CBS News has learned that the Mexican Government has retained an American law firm to explore filing civil charges against U.S. gun manufacturers and distributors over the flood of guns crossing the border into Mexico.
Sources say Mexico's frustration with U.S. efforts to stop the flow of weapons has pushed them into this novel approach. The law firm is looking at charges that may include civil RICO. The contract was signed on November 2, 2010 by a representative of Mexico's Attorney General, at their Washington embassy.

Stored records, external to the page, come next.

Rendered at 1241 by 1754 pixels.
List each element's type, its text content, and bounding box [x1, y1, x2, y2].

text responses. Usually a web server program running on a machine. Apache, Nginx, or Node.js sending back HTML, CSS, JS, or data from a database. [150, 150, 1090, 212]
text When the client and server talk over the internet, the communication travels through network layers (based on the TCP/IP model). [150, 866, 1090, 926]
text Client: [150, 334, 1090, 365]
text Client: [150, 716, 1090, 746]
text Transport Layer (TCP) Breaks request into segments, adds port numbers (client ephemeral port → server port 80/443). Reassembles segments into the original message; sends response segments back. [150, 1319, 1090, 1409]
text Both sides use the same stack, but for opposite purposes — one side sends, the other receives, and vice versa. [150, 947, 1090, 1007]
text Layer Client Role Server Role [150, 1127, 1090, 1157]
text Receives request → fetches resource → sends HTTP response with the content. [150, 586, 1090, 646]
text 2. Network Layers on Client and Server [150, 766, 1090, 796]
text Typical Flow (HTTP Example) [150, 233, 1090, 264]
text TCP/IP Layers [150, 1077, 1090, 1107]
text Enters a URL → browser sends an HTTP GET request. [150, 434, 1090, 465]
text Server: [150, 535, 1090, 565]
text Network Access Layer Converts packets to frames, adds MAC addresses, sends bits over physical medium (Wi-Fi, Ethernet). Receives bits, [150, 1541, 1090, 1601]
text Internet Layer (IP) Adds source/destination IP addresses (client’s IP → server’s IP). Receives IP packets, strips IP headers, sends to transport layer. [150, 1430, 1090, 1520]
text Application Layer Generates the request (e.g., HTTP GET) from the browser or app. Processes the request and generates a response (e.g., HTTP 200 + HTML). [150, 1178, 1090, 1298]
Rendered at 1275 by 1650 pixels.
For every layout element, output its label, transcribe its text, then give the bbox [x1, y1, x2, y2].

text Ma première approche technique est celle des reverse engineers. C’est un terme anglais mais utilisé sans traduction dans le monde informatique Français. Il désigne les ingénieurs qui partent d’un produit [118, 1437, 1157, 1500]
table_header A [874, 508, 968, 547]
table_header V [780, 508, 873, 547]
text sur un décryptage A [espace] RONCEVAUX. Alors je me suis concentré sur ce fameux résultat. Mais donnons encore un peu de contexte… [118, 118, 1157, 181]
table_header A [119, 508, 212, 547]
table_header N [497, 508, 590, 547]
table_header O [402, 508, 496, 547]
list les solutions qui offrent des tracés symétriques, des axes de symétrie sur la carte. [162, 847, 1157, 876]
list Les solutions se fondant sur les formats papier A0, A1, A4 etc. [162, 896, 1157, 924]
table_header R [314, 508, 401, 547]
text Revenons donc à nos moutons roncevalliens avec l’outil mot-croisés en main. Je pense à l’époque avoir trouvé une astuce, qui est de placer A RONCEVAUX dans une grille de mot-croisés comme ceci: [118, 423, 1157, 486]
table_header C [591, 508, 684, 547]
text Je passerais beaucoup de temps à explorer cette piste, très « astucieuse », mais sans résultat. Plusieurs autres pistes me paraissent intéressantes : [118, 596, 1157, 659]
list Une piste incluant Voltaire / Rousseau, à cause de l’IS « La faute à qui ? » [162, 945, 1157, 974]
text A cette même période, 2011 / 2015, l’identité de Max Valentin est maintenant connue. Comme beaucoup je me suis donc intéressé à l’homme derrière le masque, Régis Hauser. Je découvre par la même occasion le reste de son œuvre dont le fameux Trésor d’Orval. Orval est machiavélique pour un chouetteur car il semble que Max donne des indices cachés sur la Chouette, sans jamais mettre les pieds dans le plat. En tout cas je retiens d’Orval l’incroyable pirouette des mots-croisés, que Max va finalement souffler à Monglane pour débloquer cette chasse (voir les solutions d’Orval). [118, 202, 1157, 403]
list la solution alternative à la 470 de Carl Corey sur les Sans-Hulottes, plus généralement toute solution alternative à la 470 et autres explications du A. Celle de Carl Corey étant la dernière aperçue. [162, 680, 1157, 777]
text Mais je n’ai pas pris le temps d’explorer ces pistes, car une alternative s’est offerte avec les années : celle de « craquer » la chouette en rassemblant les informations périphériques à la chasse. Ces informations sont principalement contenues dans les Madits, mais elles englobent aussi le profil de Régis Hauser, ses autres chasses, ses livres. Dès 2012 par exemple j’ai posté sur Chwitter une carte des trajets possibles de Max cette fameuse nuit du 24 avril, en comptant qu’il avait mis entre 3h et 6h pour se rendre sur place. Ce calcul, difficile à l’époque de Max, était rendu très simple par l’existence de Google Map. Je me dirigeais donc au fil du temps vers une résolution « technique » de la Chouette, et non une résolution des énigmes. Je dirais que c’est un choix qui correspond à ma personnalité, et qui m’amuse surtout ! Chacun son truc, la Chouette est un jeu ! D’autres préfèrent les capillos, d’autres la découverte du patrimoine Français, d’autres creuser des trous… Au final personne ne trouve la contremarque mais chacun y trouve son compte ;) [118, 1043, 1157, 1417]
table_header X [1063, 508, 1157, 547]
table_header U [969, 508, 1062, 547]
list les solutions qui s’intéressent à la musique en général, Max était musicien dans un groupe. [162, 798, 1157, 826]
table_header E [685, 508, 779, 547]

On November 5, 2010 President Felipe Calderon expressed his frustration to CBS News correspondent Peter Greenberg: "We seized more than 90,000 weapons...I am talking like 50,000 assault weapons, AR-15 machine guns, more than 8,000 grenades and almost 10 million bullets. Amazing figures and according to all those cases, the ones we are able to track, most of these are American weapons."
According to sources, investigators will obtain makes and serial numbers of guns seized by Mexican authorities and trace them to their U.S. distributors and manufacturers.
Christopher Renzulli of New York, who has represented U.S. gun makers for fifteen years, says he believes this would be a difficult case for the Mexican government to win. "The Protection of Lawful Commerce in Arms Act would bar that kind of lawsuit from the start. The law, passed in 2005 has resulted in several lawsuits against gun makers being dismissed.
But sources familiar with the case say the law firm retained by Mexico - New York based Reid Collins & Tsai - believes the federal law won't stand in the way of their case.
According to the Mexican government database, there were 15,273 drug-related killings in 2010.Overall, a total of 34,612 people have died in drug-related killings in the four years since Mexican President Felipe Calderon declared a stepped-up offensive against drug cartels.
Richard Feldman, President of the Independent Firearms Association and former gun industry association executive said: "Maybe we should be suing the Mexican government for their failure to prevent drugs from coming into our country."